1. Fundamental Components

• Constants: Symbols that have a fixed numerical value (e.g., 8, -15, √3).
• Variables (Literals): Symbols that do not have a fixed value and can be assigned various values based on requirements (e.g., x, y, z).
• Terms: A number, a variable, or a combination of them in the form of a product or quotient (e.g., 7x, 3xy, -6/x).

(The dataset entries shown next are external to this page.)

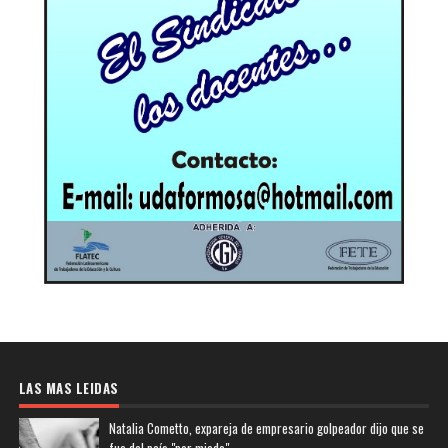
LAS MAS LEIDAS
Natalia Cometto, expareja de empresario golpeador dijo que se
fue del país "por miedo"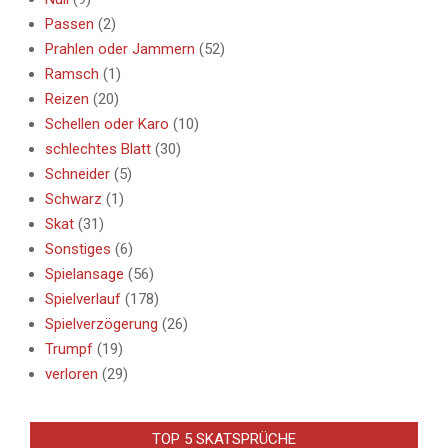
Passen
(2)
Prahlen oder Jammern
(52)
Ramsch
(1)
Reizen
(20)
Schellen oder Karo
(10)
schlechtes Blatt
(30)
Schneider
(5)
Schwarz
(1)
Skat
(31)
Sonstiges
(6)
Spielansage
(56)
Spielverlauf
(178)
Spielverzögerung
(26)
Trumpf
(19)
verloren
(29)
TOP 5 SKATSPRÜCHE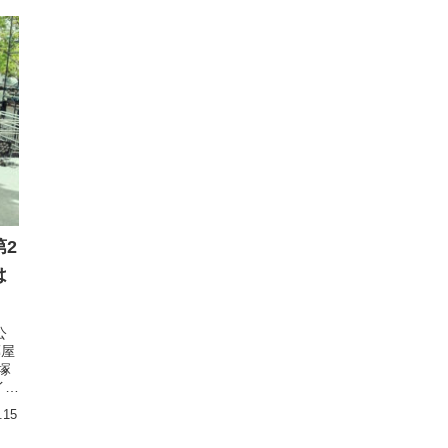
2
は
公
薬屋
塚
イベ
.15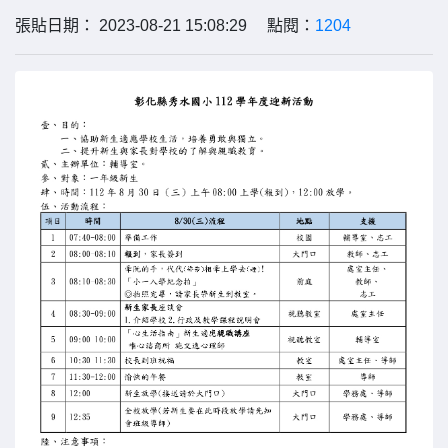
張貼日期： 2023-08-21 15:08:29 點閱：
1204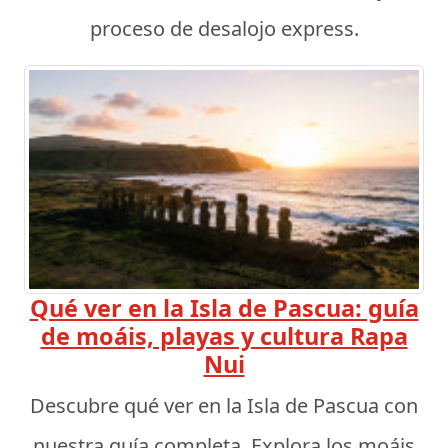
proceso de desalojo express.
Qué ver en la Isla de Pascua: guía
de moáis, playas y cultura Rapa
Nui
Descubre qué ver en la Isla de Pascua con
nuestra guía completa. Explora los moáis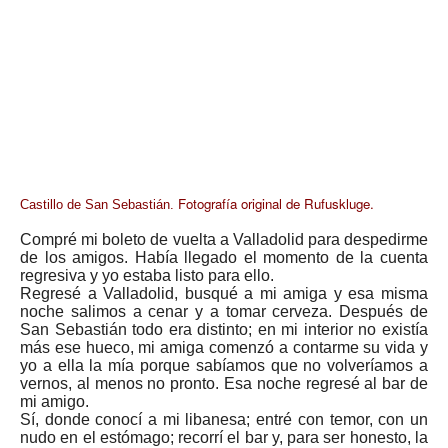
Fotografía original de Rufuskluge.
Castillo de San Sebastián.
Compré mi boleto de vuelta a Valladolid para despedirme
de los amigos. Había llegado el momento de la cuenta
regresiva y yo estaba listo para ello.
Regresé a Valladolid, busqué a mi amiga y esa misma
noche salimos a cenar y a tomar cerveza. Después de
San Sebastián todo era distinto; en mi interior no existía
más ese hueco, mi amiga comenzó a contarme su vida y
yo a ella la mía porque sabíamos que no volveríamos a
vernos, al menos no pronto. Esa noche regresé al bar de
mi amigo.
Sí, donde conocí a mi libanesa; entré con temor, con un
nudo en el estómago; recorrí el bar y, para ser honesto, la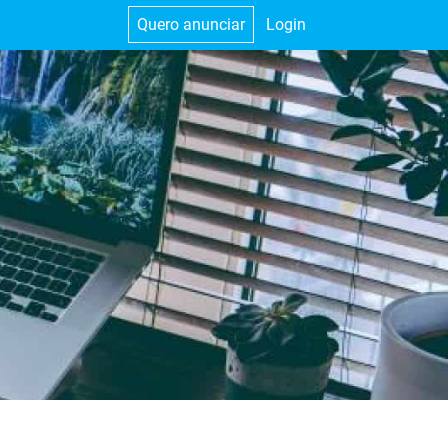
Quero anunciar
Login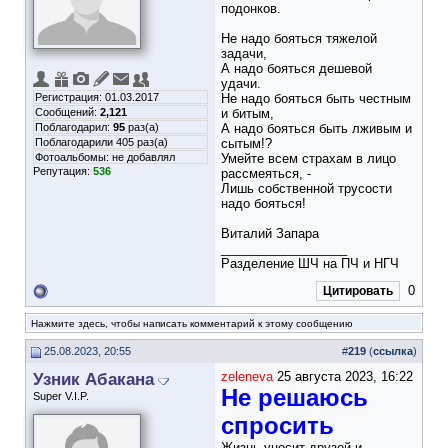
подонков.
Не надо бояться тяжелой
задачи,
А надо бояться дешевой
удачи.
Регистрация: 01.03.2017
Не надо бояться быть честным
Сообщений:
2,121
и битым,
Поблагодарил:
95
раз(а)
А надо бояться быть лживым и
Поблагодарили 405 раз(а)
сытым!?
Фотоальбомы:
не добавлял
Умейте всем страхам в лицо
Репутация:
536
рассмеяться, -
Лишь собственной трусости
надо бояться!
Виталий Запара
__________________
Разделение ШЧ на ПЧ и НГЧ
0
Цитировать
Нажмите здесь, чтобы написать комментарий к этому сообщению
25.08.2023, 20:55
#
219
(
ссылка
)
Узник Абакана
zeleneva
25 августа 2023, 16:22
Не решаюсь
Super V.I.P.
спросить
Жизнь уносит друзей и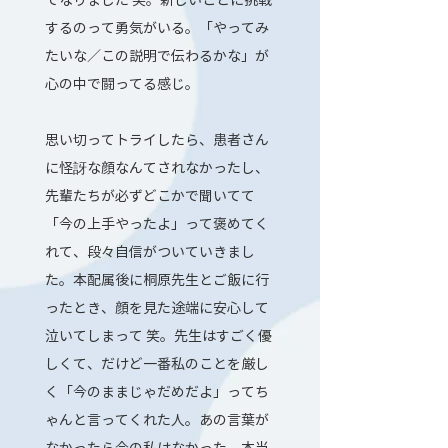
するのって勇気がいる。「やってみ
たいな／この説明で伝わるかな」が
心の中で闘ってる感じ。
思い切ってトライしたら、患者さん
に怪訝な顔なんてされなかったし、
先輩たちが必ずどこかで聞いてて
「今の上手やったよ」って褒めてく
れて、段々自信がついていきまし
た。本配属後に桐原先生とご飯に行
ったとき、顔を見た途端に安心して
泣いてしまって 笑。先生はすごく優
しくて、だけど一番私のことを厳し
く「今のままじゃだめだよ」ってち
ゃんと言ってくれた人。あの言葉が
なかったら今の私はなかった。本当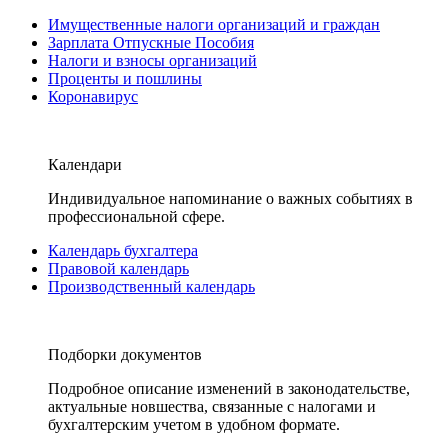
Имущественные налоги организаций и граждан
Зарплата Отпускные Пособия
Налоги и взносы организаций
Проценты и пошлины
Коронавирус
Календари
Индивидуальное напоминание о важных событиях в
профессиональной сфере.
Календарь бухгалтера
Правовой календарь
Производственный календарь
Подборки документов
Подробное описание изменений в законодательстве,
актуальные новшества, связанные с налогами и
бухгалтерским учетом в удобном формате.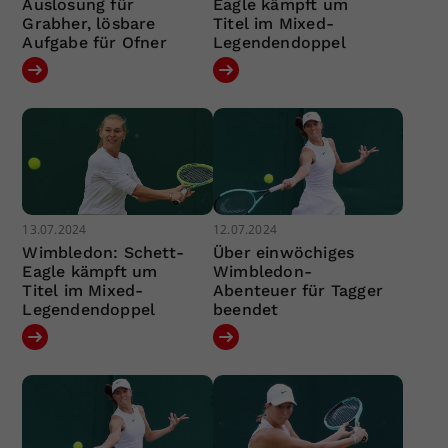
Auslosung für
Eagle kämpft um
Grabher, lösbare
Titel im Mixed-
Aufgabe für Ofner
Legendendoppel
13.07.2024
12.07.2024
Wimbledon: Schett-
Über einwöchiges
Eagle kämpft um
Wimbledon-
Titel im Mixed-
Abenteuer für Tagger
Legendendoppel
beendet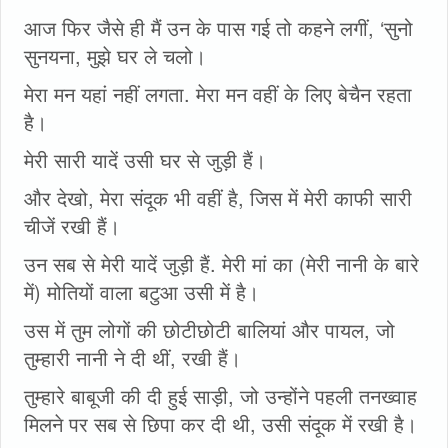
आज फिर जैसे ही मैं उन के पास गई तो कहने लगीं, ‘सुनो
सुनयना, मुझे घर ले चलो।
मेरा मन यहां नहीं लगता. मेरा मन वहीं के लिए बेचैन रहता
है।
मेरी सारी यादें उसी घर से जुड़ी हैं।
और देखो, मेरा संदूक भी वहीं है, जिस में मेरी काफी सारी
चीजें रखी हैं।
उन सब से मेरी यादें जुड़ी हैं. मेरी मां का (मेरी नानी के बारे
में) मोतियों वाला बटुआ उसी में है।
उस में तुम लोगों की छोटीछोटी बालियां और पायल, जो
तुम्हारी नानी ने दी थीं, रखी हैं।
तुम्हारे बाबूजी की दी हुई साड़ी, जो उन्होंने पहली तनख्वाह
मिलने पर सब से छिपा कर दी थी, उसी संदूक में रखी है।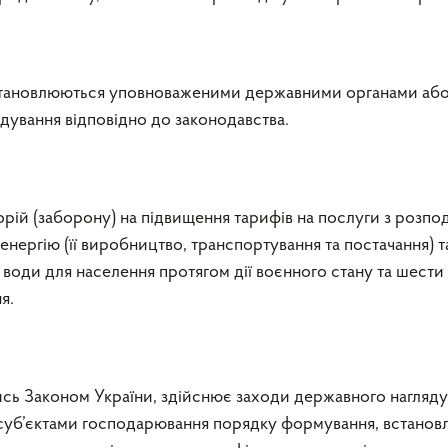
встановлюються уповноваженими державними органами аб
дування відповідно до законодавства.
ій (заборону) на підвищення тарифів на послуги з розпо
енергію (її виробництво, транспортування та постачання) т
ї води для населення протягом дії воєнного стану та шести
я.
ись Законом України, здійснює заходи державного нагляду
суб’єктами господарювання порядку формування, встанов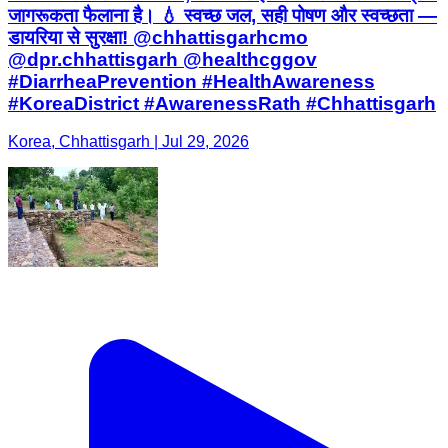
जागरूकता फैलाना है। 💧 स्वच्छ जल, सही पोषण और स्वच्छता —
डायरिया से सुरक्षा! @chhattisgarhcmo
@dpr.chhattisgarh @healthcggov
#DiarrheaPrevention #HealthAwareness
#KoreaDistrict #AwarenessRath #Chhattisgarh
Korea, Chhattisgarh | Jul 29, 2026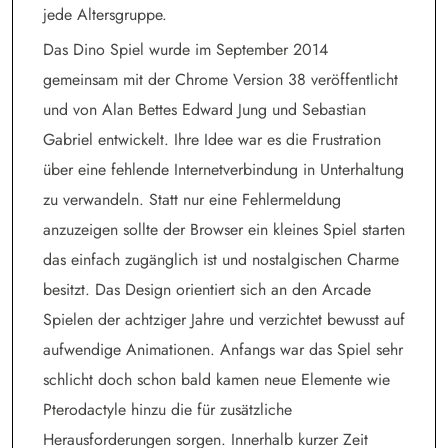
jede Altersgruppe.
Das Dino Spiel wurde im September 2014
gemeinsam mit der Chrome Version 38 veröffentlicht
und von Alan Bettes Edward Jung und Sebastian
Gabriel entwickelt. Ihre Idee war es die Frustration
über eine fehlende Internetverbindung in Unterhaltung
zu verwandeln. Statt nur eine Fehlermeldung
anzuzeigen sollte der Browser ein kleines Spiel starten
das einfach zugänglich ist und nostalgischen Charme
besitzt. Das Design orientiert sich an den Arcade
Spielen der achtziger Jahre und verzichtet bewusst auf
aufwendige Animationen. Anfangs war das Spiel sehr
schlicht doch schon bald kamen neue Elemente wie
Pterodactyle hinzu die für zusätzliche
Herausforderungen sorgen. Innerhalb kurzer Zeit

2. Types of Algebraic Expressions

• Algebraic Expression: A collection of terms connected by addition (+) or subtraction (-) signs.
• Monomial: An expression containing only one term.
• Binomial: An expression containing exactly two different terms.
• Trinomial: An expression containing exactly three different terms.
• Multinomial: An expression containing two or more terms. Every binomial and trinomial is also a multinomial.

3. Concept of Polynomials

• Definition: An algebraic expression where each term follows the form axⁿ, and n must be a whole number. If the exponent is negative or a fraction, it is not a polynomial.
• Degree of a Polynomial:
  • For a single variable, it is the highest power of that variable.
  • For multiple variables, it is the highest sum of the powers of variables in any single term.
• Classification by Degree:
  • Linear: Degree 1
  • Quadratic: Degree 2
  • Cubic: Degree 3
  • Constant: Degree 0

4. Factors and Coefficients

• Factors: Each quantity (constant or variable) that is multiplied to form a product. The constant part is the numeral factor, and the variable part is the literal factor.
• Coefficients: Any factor of a term is called the coefficient of the remaining part of that term.
• Like Terms: Terms that have the exact same literal coefficients (variables and powers). Only like terms can be added or subtracted.

5. Basic Operations

• Addition & Subtraction: Performed by combining the numerical coefficients of like terms. Unlike terms must be kept separate.
• Multiplication:
  • When multiplying literals, powers are added: x^m × xⁿ = x^m+n.
  • Polynomial multiplication involves multiplying each term of one expression by every term of the other.
• Division:
  • When dividing literals, powers are subtracted: x^m ÷ xⁿ = x^m-n.
  • The relationship holds: Dividend = (Quotient × Divisor) + Remainder.

6. Simplification and BODMAS

• Brackets: Operations must follow a specific order of removal: 1. Vinculum (bar), 2. Parenthesis (round), 3. Curly brackets, 4. Square brackets.
• BODMAS Principle: The order of operations is Brackets, Of, Division, Multiplication, Addition, and Subtraction.